La idea de dominio universal desarrollada en la Alta Edad
Media estaba inspirada en el recuerdo del antiguo Imperio Romano, y este
propósito implicaba el reconocimiento de una autoridad suprema, lo que generó
una prolongada pugna política y espiritual entre el Sacro Imperio Romano
Germánico y la Iglesia Católica, que erigían como máximos líderes de Occidente
al emperador y al papa, respectivamente. La idea de dominio universal marcó una
época, durante gran parte del Medievo, dividiendo a la sociedad en dos bandos:
güelfos y gibelinos. Los primeros apoyaron a la Iglesia, mientras los segundos
hicieron lo propio con el Imperio. Tras la Querella de las Investiduras, en los
siglos XII y XIII tuvieron preponderancia pontífices como Inocencio III y
Gregorio IX, pero existía una mutua interdependencia entre Iglesia e Imperio.
Posteriormente, en el siglo XIV, el desarrollo de los nacientes estados y
reinos —Francia, sobre todo—, pusieron en serios aprietos a la Iglesia.
En el siglo XV el Papado obtenía gran prestigio y la
Iglesia seguía siendo la rectora de la vida intelectual, aunque la idea del
Dominium Mundi no volvió a aparecer en su esencia original, a pesar de que
ambos poderes universales subsistieron. Desde el siglo XVI en adelante, los
monarcas pasaron a ser dueños, no solo de la propiedad, sino incluso de la vida
de sus súbditos. Se iniciaba la época absolutista, y ello implicaba también el «absolutismo
teológico», por lo que el poder papal quedaba muy por debajo del poder
imperial.
Desde el siglo XVIII el poder de los monarcas declinó, y
fue trasladado paulatinamente a los «pueblos» a través de las democracias, pero
la Iglesia ya no sería la rectora de la vida intelectual y moral como lo fuera
en el siglo XV. Desde el punto de vista teológico, será san Agustín de Hipona
(354–430) el que con su De Civitate Dei contribuirá a establecer la
superioridad y autonomía de la Iglesia (civitas cælestis) frente al Estado
(civitas terrena) en razón de su fin superior. El papa Dámaso I (†384) dio el
apelativo de «Sede Apostólica» a la Iglesia romana, y su sucesor Siricio (†389)
promulgó la primera decretal —epístola papal en respuesta a una consulta, que
adquiere carácter normativo— dirigida al obispo Himerio de Tarragona (2 de
febrero de 385) usando un lenguaje no únicamente pastoral, sino de orden
legislativo al estilo de los edictos imperiales.

**Objetivo del ejercicio**. Devuelva de forma literal el fragmento del texto sobre la idea de dominio universal que comienza con "Desde el siglo XVIII" y continúa hasta "sucesor Siricio (†389)". Como única fuente, use el texto sobre la idea de dominio universal.

**Material extraído**.
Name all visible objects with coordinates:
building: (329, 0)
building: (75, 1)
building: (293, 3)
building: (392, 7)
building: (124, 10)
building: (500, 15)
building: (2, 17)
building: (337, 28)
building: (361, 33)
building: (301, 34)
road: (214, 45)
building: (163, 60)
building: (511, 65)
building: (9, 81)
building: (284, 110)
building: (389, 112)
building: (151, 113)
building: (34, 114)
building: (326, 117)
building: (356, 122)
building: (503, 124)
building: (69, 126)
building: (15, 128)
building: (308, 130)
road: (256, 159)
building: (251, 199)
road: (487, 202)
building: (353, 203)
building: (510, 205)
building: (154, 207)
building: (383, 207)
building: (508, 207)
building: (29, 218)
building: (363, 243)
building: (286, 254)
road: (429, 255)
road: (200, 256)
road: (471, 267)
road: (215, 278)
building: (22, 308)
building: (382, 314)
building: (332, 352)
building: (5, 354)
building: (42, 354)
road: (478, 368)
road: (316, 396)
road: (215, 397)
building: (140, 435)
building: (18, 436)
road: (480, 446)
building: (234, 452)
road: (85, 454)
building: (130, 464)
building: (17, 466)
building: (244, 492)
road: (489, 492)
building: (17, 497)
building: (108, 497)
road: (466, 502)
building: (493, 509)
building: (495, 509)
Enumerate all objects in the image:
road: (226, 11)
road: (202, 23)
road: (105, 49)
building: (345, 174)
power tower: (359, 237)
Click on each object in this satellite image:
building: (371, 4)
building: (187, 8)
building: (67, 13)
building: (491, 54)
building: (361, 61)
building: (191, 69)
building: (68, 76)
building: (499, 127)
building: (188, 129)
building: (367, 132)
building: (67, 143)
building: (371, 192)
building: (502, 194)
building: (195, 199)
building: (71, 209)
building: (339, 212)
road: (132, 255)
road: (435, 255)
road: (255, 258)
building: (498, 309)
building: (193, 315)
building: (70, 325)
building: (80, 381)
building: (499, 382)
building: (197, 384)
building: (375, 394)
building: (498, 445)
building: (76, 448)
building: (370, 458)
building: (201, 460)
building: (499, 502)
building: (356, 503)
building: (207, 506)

**Resultado esperado**.
Desde el siglo XVIII el poder de los monarcas declinó, y
fue trasladado paulatinamente a los «pueblos» a través de las democracias, pero
la Iglesia ya no sería la rectora de la vida intelectual y moral como lo fuera
en el siglo XV. Desde el punto de vista teológico, será san Agustín de Hipona
(354–430) el que con su De Civitate Dei contribuirá a establecer la
superioridad y autonomía de la Iglesia (civitas cælestis) frente al Estado
(civitas terrena) en razón de su fin superior. El papa Dámaso I (†384) dio el
apelativo de «Sede Apostólica» a la Iglesia romana, y su sucesor Siricio (†389)